━━━━━ Text ━━━━━

By the early 1920s, this bestial vision of Neanderthal man was already at odds with contemporary archaeological and anthropological evidence, but Wells’s concept persisted in popular culture. The Outline of History went through many printings and was available through mail-order advertisements in a number of popular periodicals. Charles DePaolo writes in “Wells, Golding, and Auel: Representing the Neanderthal” (Science Fiction Studies, 27:3) that it was almost certainly where Wright got the idea, and it would go on to influence generations of future authors, including William Golding and Jean Auel.

Howard was likely already familiar with this Neanderthal-as-ogre concept even before reading Wright’s editorial, as he owned a 1922 edition of The Outline of History. In one passage describing Ga-nor’s fledgling artistic abilities, Howard writes that a mammoth he was trying to depict “lacked a leg and had no tail.” This is likely echoing Wells’s description of Cro-Magnon art as “often primitive like the drawing of clever children; quadrupeds are usually drawn with one hindleg and one foreleg, as children draw them to this day.”

━━━━━

§ Task objective: Which people does the passage on Neanderthal depictions identify by both first and last name?

━━━━━ Entries provided ━━━━━

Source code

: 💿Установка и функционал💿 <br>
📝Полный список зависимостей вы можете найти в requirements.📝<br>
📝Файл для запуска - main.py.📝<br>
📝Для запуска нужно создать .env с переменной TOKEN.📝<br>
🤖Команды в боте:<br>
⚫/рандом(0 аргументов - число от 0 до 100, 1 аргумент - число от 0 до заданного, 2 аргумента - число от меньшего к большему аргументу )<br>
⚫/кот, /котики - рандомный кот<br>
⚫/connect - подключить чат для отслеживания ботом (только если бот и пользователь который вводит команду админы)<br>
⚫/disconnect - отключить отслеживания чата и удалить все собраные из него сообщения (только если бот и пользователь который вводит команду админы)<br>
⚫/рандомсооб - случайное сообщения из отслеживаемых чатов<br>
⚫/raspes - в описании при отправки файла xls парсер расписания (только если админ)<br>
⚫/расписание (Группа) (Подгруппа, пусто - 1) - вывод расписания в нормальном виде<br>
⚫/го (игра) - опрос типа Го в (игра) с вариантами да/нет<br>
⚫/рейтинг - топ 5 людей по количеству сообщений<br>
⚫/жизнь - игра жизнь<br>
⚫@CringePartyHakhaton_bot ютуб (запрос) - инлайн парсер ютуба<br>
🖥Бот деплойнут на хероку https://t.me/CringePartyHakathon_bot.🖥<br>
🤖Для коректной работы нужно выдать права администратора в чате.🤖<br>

━━━━━

§ Response: Charles DePaolo, William Golding, Jean Auel